*** Supplied text

We sincerely thank reviewer 2uM7 for the thorough and insightful evaluation of our work. We appreciate the recognition of how our methodological choices help bridge the efficiency gap between diffusion models and GANs without resorting to distillation techniques.
Below we address the concerns mentioned in the review.
W1: 2 parts is not very clear in its explanations.
We sincerely thank reviewer 2uM7 for highlighting this issue and providing detailed revision advice. We have updated the paper in accordance with the reviewer's suggestions.
"straightness should be defined for a time , as "
Regarding the definition of straightness, it is introduced in [1], on page 7, equation (3). It is defined as the deviation of the sampling trajectory from the straight transport trajectory. The time is integrated out along the sampling trajectory. We have added a section of code in Appendix A.9.2 for selecting sample time points of equal straightness, which includes the numerical estimation of straightness. We hope this clarifies the definition.
[1] Xingchao Liu, Chengyue Gong, Qiang Liu: Flow Straight and Fast: Learning to Generate and Transfer Data with Rectified Flow. ICLR 2023
W2: Concerns on dataset consistency for different models
In response to the concerns about dataset consistency, we have ensured that RFWave is compared to other models trained on consistent datasets. We acknowledge that the original description of the datasets may have led to some confusion, and we have clarified this in the updated paper.
On page 7, lines 331-334, we explain our approach when benchmarking against diffusion vocoders. We trained separate models on the LibriTTS (speech), MTG-Jamendo (music), and Opencpop (vocal) datasets. Each model is tested on its respective dataset to ensure a comprehensive comparison across various audio categories.
When comparing RFWave to widely used GAN-based models, we trained a model on the LibriTTS dataset and evaluated its in-domain performance using the LibriTTS test set. Additionally, to assess the out-of-domain generalization ability, we tested this LibriTTS-trained model on the MUSDB18 test subset.
For discrete EnCodec token inputs, as mentioned in lines 338-341, we followed convention of EnCodec and MBD by training a universal model on a large-scale dataset. This dataset combines Common Voice 7.0 and clean data from DNS Challenge 4 for speech, MTG-Jamendo for music, and FSD50K and AudioSet for environmental sounds. This approach ensures consistency since the same datasets are used by both EnCodec and MBD.
W3: Comparison with Latent Diffusion Models, such as a fine-tuned version of Stable Audio Open
LDM is a highly influential work in the text-to-image domain, utilizing diffusion models to predict a compact representation instead of directly predicting the original image, significantly improving computational efficiency.

******
*** Given entries

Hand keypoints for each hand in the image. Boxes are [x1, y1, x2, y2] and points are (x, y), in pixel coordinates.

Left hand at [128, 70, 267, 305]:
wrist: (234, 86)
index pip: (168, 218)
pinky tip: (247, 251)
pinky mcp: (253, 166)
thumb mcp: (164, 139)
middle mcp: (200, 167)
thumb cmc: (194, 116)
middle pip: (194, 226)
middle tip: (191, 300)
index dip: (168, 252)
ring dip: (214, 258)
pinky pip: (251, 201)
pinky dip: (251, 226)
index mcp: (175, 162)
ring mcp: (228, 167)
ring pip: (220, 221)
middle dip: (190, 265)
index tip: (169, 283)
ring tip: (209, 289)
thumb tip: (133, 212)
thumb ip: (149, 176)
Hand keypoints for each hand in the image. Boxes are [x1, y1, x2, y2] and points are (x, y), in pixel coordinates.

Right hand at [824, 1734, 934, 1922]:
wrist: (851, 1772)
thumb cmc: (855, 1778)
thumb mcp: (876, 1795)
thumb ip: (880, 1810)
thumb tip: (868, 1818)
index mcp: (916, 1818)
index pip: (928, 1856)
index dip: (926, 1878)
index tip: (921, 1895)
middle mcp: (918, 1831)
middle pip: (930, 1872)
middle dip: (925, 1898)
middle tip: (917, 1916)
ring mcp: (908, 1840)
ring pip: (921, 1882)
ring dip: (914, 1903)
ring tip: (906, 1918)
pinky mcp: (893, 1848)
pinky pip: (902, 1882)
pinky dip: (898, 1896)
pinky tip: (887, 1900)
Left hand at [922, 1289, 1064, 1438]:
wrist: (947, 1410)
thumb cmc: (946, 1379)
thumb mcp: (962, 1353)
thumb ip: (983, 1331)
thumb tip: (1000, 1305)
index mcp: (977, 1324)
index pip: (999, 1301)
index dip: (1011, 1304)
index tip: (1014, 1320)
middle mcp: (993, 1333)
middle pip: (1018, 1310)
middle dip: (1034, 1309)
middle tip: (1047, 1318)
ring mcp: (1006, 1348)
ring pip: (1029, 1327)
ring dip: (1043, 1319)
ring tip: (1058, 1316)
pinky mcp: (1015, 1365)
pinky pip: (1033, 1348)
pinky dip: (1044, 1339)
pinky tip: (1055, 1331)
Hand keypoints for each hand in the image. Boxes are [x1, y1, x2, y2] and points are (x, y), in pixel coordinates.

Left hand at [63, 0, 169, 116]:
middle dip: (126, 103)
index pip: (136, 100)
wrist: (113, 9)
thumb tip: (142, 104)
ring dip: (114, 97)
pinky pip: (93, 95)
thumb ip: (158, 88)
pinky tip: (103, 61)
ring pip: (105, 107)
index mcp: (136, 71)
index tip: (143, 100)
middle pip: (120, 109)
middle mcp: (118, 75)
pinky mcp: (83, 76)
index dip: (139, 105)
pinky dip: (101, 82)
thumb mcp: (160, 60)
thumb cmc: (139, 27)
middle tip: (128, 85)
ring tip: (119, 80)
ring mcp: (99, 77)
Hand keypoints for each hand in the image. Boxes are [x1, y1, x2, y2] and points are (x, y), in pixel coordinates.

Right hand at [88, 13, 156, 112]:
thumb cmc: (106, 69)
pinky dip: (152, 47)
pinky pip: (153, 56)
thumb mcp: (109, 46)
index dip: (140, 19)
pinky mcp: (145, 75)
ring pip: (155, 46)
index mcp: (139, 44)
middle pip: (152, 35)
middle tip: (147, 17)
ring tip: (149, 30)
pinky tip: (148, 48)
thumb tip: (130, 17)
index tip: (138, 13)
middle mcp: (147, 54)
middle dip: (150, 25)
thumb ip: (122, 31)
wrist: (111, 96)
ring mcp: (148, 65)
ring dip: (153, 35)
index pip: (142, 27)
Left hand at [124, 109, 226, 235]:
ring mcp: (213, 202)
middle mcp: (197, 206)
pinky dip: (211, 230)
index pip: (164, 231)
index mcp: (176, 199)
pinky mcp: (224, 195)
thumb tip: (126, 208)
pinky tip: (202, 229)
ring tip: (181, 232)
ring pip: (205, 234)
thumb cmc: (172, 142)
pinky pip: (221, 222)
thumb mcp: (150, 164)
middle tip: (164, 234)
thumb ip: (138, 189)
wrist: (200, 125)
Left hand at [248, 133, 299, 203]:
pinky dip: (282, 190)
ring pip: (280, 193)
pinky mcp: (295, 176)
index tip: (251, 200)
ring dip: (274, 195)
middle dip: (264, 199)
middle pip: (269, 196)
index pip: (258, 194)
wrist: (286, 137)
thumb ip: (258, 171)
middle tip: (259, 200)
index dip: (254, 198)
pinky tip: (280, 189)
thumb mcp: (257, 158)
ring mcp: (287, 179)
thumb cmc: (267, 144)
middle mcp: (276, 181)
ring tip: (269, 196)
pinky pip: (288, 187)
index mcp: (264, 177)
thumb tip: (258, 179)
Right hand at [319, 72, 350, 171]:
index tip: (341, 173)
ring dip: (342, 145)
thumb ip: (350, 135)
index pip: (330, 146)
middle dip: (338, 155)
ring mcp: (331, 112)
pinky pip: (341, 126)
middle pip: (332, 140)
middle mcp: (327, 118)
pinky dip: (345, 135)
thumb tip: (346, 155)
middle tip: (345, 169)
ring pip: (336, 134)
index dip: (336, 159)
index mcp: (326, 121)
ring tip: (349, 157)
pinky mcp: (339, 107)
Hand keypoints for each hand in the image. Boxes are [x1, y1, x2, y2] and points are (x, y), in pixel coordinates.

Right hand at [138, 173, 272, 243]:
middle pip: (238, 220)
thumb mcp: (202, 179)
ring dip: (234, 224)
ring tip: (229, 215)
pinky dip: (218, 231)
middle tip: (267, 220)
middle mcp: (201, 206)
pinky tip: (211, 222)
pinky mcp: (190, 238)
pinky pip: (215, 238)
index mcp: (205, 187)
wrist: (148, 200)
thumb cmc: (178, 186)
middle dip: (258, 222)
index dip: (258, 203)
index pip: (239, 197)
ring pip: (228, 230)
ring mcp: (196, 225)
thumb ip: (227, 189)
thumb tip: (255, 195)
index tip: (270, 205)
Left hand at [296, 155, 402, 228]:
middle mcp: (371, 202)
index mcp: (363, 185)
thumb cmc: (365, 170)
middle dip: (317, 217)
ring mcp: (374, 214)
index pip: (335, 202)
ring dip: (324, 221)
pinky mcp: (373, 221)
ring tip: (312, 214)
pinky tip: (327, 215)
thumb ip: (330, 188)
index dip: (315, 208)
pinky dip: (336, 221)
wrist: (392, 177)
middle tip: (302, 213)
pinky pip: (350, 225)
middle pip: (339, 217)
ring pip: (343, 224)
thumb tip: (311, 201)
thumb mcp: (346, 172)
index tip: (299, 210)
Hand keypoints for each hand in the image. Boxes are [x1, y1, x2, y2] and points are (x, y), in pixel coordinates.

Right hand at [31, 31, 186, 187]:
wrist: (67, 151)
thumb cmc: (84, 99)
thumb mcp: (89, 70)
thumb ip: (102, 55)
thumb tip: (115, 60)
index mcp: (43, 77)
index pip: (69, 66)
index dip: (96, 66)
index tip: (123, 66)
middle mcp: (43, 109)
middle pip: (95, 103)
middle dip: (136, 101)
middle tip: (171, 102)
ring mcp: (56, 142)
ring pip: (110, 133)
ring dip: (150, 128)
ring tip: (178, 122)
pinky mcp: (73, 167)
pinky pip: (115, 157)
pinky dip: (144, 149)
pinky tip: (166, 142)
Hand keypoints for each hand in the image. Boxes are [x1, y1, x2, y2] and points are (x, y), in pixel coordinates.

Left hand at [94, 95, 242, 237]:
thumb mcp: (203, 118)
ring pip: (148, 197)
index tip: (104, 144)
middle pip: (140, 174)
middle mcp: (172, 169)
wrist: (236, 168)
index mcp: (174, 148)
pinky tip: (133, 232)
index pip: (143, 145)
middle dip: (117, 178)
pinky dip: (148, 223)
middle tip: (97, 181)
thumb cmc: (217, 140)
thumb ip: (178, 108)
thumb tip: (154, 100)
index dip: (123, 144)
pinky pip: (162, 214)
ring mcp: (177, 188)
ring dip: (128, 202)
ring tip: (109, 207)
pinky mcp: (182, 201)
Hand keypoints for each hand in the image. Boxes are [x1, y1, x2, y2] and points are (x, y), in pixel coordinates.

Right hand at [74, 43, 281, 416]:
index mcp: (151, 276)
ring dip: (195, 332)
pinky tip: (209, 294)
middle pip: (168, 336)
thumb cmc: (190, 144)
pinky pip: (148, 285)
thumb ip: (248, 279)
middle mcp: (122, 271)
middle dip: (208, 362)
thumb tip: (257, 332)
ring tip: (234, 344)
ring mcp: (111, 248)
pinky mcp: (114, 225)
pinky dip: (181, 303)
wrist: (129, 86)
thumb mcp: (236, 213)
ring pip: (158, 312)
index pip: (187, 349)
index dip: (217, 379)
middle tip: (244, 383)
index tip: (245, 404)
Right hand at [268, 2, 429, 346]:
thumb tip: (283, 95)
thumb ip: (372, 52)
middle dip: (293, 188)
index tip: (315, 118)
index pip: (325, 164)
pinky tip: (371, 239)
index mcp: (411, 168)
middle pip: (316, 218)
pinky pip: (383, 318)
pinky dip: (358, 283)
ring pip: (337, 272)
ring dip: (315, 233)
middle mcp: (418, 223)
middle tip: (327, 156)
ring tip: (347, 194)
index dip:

******

**Exercise objective**
In the review response, which test subset was used to check the out-of-domain generalization of the model trained on LibriTTS?

**Task answer**
The MUSDB18 test subset.